§ **YOUR GOAL**: An exact copy of every entry below is required, and no picture may appear in it.

[Stored data entries]
----
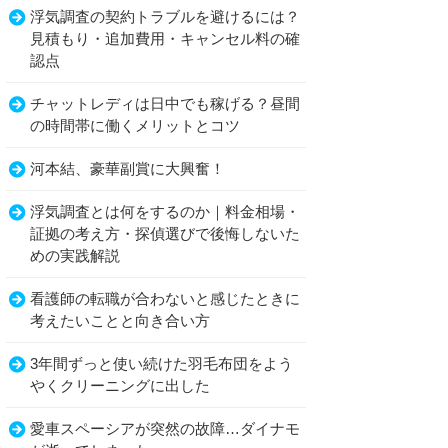
浮気調査の契約トラブルを避けるには？
見積もり・追加費用・キャンセル料の確
認点
チャットレディは日中でも稼げる？昼間
の時間帯に働くメリットとコツ
河本結、豪華副賞に大興奮！
浮気調査とは何をするのか｜料金相場・
証拠の考え方・探偵選びで後悔しないた
めの実践解説
看護師の転職が合わないと感じたときに
考えたいことと向き合い方
3年間ずっと使い続けた羽毛布団をよう
やくクリーニングに出した
愛車スペーシアが突然の故障…ダイナモ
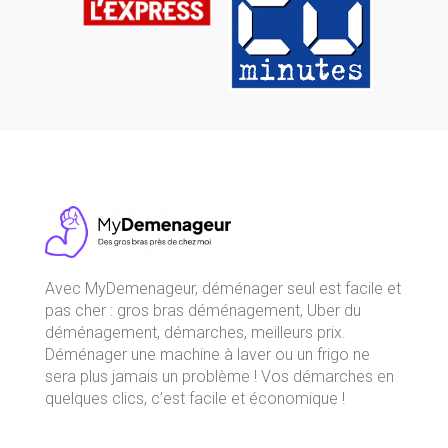
Avec
MyDemenageur
, déménager seul est facile et
pas cher : gros bras déménagement, Uber du
déménagement, démarches, meilleurs prix.
Déménager une machine à laver ou un frigo ne
sera plus jamais un problème ! Vos démarches en
quelques clics, c’est facile et économique !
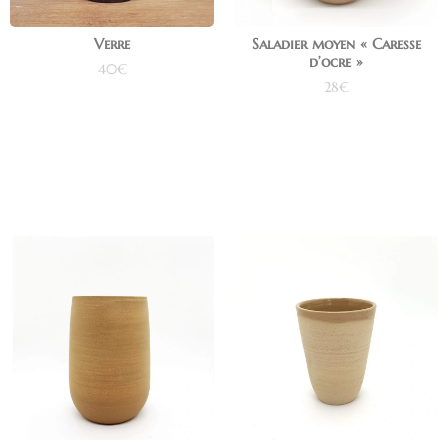
Verre
Saladier moyen « Caresse
d’ocre »
40
€
28
€
Ajouter au panier
Ajouter au panier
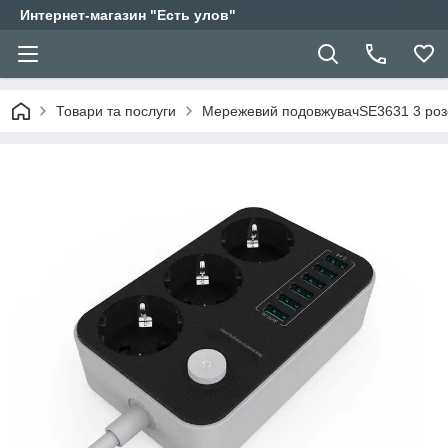
Интернет-магазин "Есть улов"
Товари та послуги
Мережевий подовжувачSE3631 3 розе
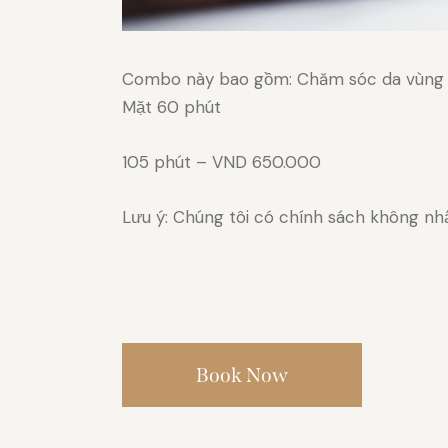
Combo này bao gồm: Chăm sóc da vùng L
Mặt 60 phút
105 phút – VND 650.000
Lưu ý: Chúng tôi có chính sách không nh
Book Now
----
§ **ANSWER TO THIS EXERCISE**:
浮気調査の契約トラブルを避けるには？
見積もり・追加費用・キャンセル料の確
認点
チャットレディは日中でも稼げる？昼間
の時間帯に働くメリットとコツ
河本結、豪華副賞に大興奮！
浮気調査とは何をするのか｜料金相場・
証拠の考え方・探偵選びで後悔しないた
めの実践解説
看護師の転職が合わないと感じたときに
考えたいことと向き合い方
3年間ずっと使い続けた羽毛布団をよう
やくクリーニングに出した
愛車スペーシアが突然の故障…ダイナモ
Avec
MyDemenageur
, déménager seul est facile et
pas cher : gros bras déménagement, Uber du
déménagement, démarches, meilleurs prix.
Déménager une machine à laver ou un frigo ne
sera plus jamais un problème ! Vos démarches en
quelques clics, c’est facile et économique !
Verre
Saladier moyen « Caresse
d’ocre »
40
€
28
€
Ajouter au panier
Ajouter au panier
Интернет-магазин "Есть улов"
Товари та послуги
Мережевий подовжувачSE3631 3 розе
Combo này bao gồm: Chăm sóc da vùng L
Mặt 60 phút
105 phút – VND 650.000
Lưu ý: Chúng tôi có chính sách không nh
Book Now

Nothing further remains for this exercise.